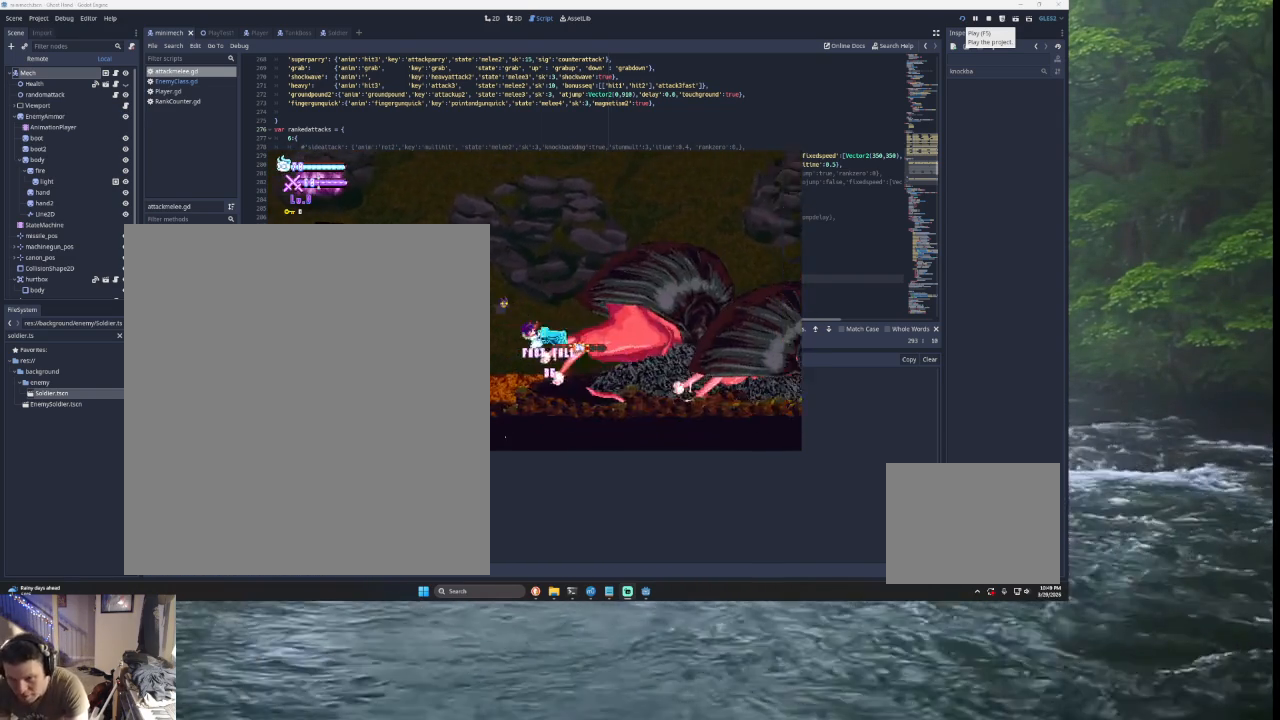
{"buttons": ["SQUARE"], "left_stick": "right", "right_stick": "center", "events": [[67, "left_stick", "down-left"], [100, "SQUARE", "up"], [167, "left_stick", "left"], [233, "TRIANGLE", "down"], [333, "left_stick", "right"], [433, "TRIANGLE", "up"], [467, "SQUARE", "down"]]}
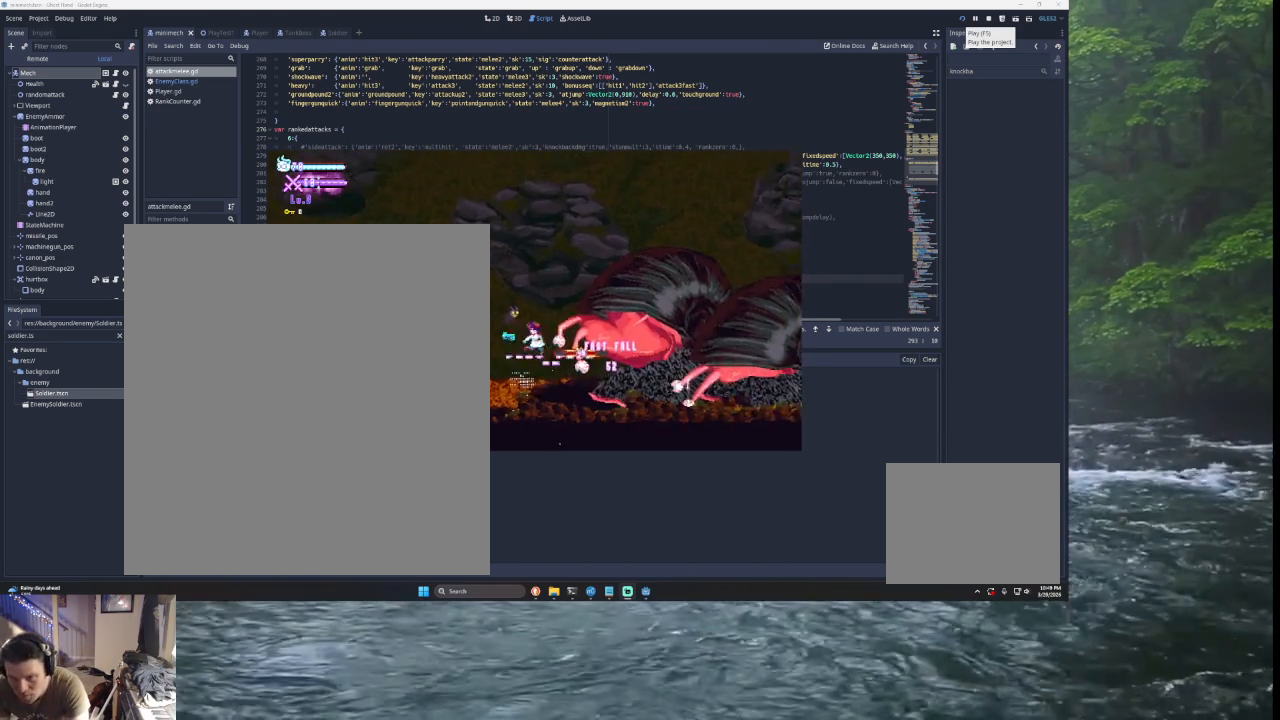
{"buttons": ["SQUARE"], "left_stick": "right", "right_stick": "center", "events": [[67, "left_stick", "down"], [133, "SQUARE", "up"], [167, "left_stick", "left"], [300, "TRIANGLE", "down"], [333, "left_stick", "center"], [400, "left_stick", "right"], [467, "TRIANGLE", "up"], [500, "SQUARE", "down"]]}
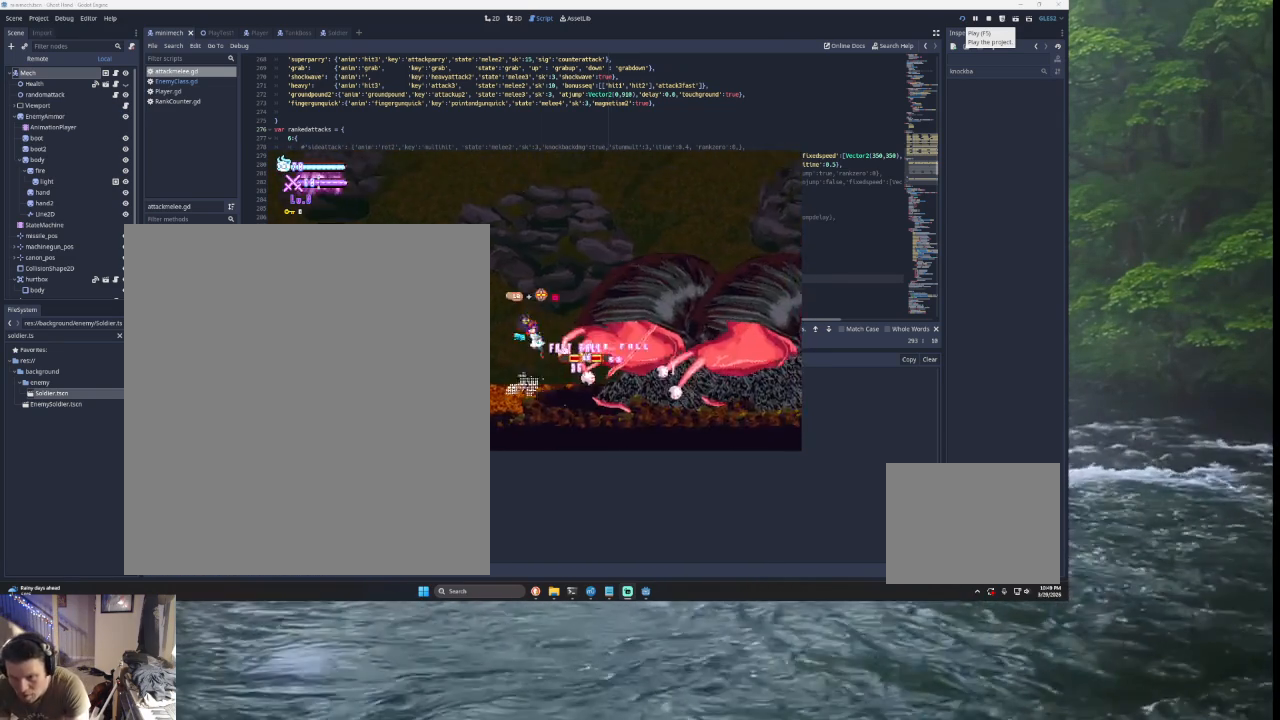
{"buttons": ["SQUARE"], "left_stick": "right", "right_stick": "center", "events": [[133, "left_stick", "down-left"], [167, "SQUARE", "up"], [233, "left_stick", "left"], [333, "TRIANGLE", "down"], [367, "left_stick", "center"], [433, "left_stick", "right"], [500, "SQUARE", "down"], [500, "TRIANGLE", "up"]]}
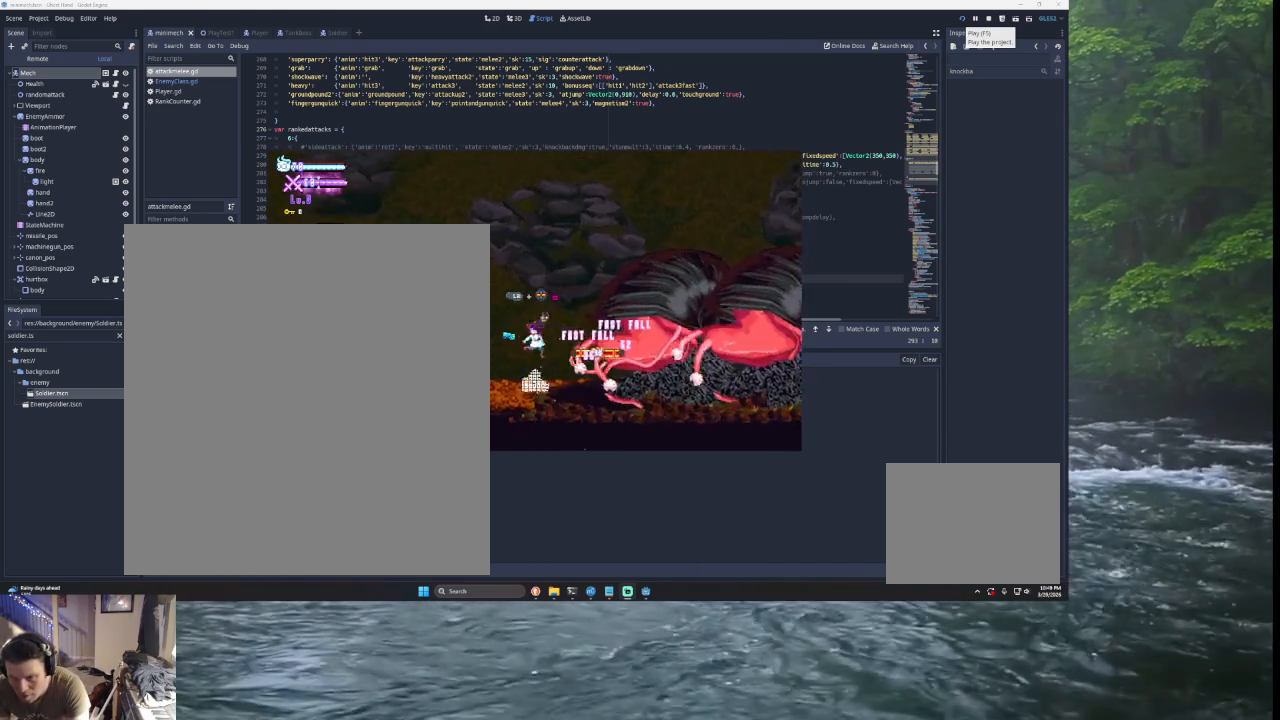
{"buttons": [], "left_stick": "left", "right_stick": "center", "events": [[100, "left_stick", "down-left"], [200, "SQUARE", "up"], [200, "left_stick", "left"]]}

= = = =

#### AIM OF THE TASK:
Pictures are to be left out; all other data must be returned exactly.

#### ANSWER FOR THE TASK:
{"buttons": ["SQUARE"], "left_stick": "right", "right_stick": "center", "events": [[67, "left_stick", "down-left"], [100, "SQUARE", "up"], [167, "left_stick", "left"], [233, "TRIANGLE", "down"], [333, "left_stick", "right"], [433, "TRIANGLE", "up"], [467, "SQUARE", "down"]]}
{"buttons": ["SQUARE"], "left_stick": "right", "right_stick": "center", "events": [[67, "left_stick", "down"], [133, "SQUARE", "up"], [167, "left_stick", "left"], [300, "TRIANGLE", "down"], [333, "left_stick", "center"], [400, "left_stick", "right"], [467, "TRIANGLE", "up"], [500, "SQUARE", "down"]]}
{"buttons": ["SQUARE"], "left_stick": "right", "right_stick": "center", "events": [[133, "left_stick", "down-left"], [167, "SQUARE", "up"], [233, "left_stick", "left"], [333, "TRIANGLE", "down"], [367, "left_stick", "center"], [433, "left_stick", "right"], [500, "SQUARE", "down"], [500, "TRIANGLE", "up"]]}
{"buttons": [], "left_stick": "left", "right_stick": "center", "events": [[100, "left_stick", "down-left"], [200, "SQUARE", "up"], [200, "left_stick", "left"]]}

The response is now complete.